Wayside Inn
Located in Mumbai's iconic art district, Kala Ghoda, on the corner of Rampart Row, and across from Rhythm House, Wayside Inn was restaurant that was home to many influential figures since the 1940s. It was taken over by Maneckji Patel from an Englishwoman in 1933 and offered refuge to radicals, poets, and British and American soldiers.
Dr Ambedkar is said to have dined in the establishment daily and even is rumoured to have written notes for his draft of the Indian Constitution while there. Table no 4 was his favourite, and the year was 1948.
Bent over foolscap sheets, next to neatly rowed pencils and eraser, he'd ask for a pen from time to time.
Propreitor Pervez Patel.
Numerous Bombay poets, particularly the Clearing House poets used to call Wayside Inn Home. In his cycle of Kala Ghoda poems, Arun Kolatkar even paid tribute to the venue in his poem, Breakfast Time at Kala Ghoda. In fact, many poems in the sequence are written as if viewed from a table inside the establishment. For 15 years, Kolatkar sat at Wayside Inn every Thursday afternoon.
Russi Karanjia, Benjamin Horniman and Dinkar Nadkarni also met here to discuss the formation of their revolutionary publication Blitz.
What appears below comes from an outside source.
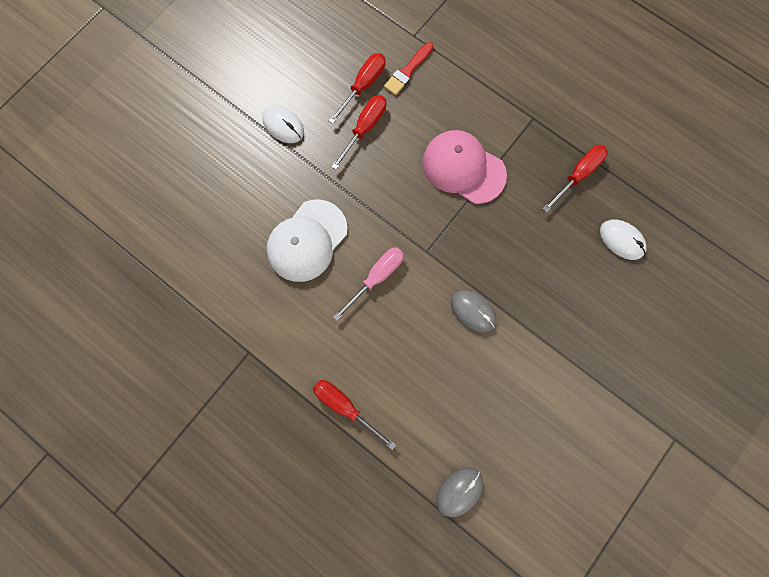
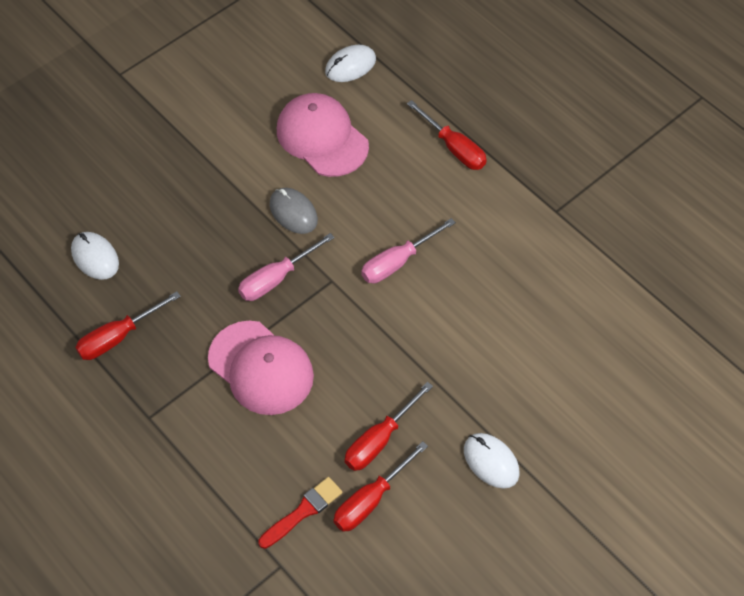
camera: 170 degrees left, 20 degrees down
white cap [267,199,348,282] -> none
grey mouse [436,468,483,517] -> white mouse [325,45,376,82]
none -> pink screwdriver [238,233,335,301]
none -> pink cap [277,93,369,177]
Was forced to shut down in February 2002, unable to survive in a rapidly changing Mumbai landscape.
Samovar’s gone. So is Wayside Inn. Eros is about to shut down. So is Strand Book Stall, once the city’s best bookshop. Irani cafes look tired. The old brothels have disappeared. Only Sahir’s words resonate in a city where nothing survives but the loneliness of its people.
Pritish Nandy, editor of Illustrated Weekly in the 80s and media personality.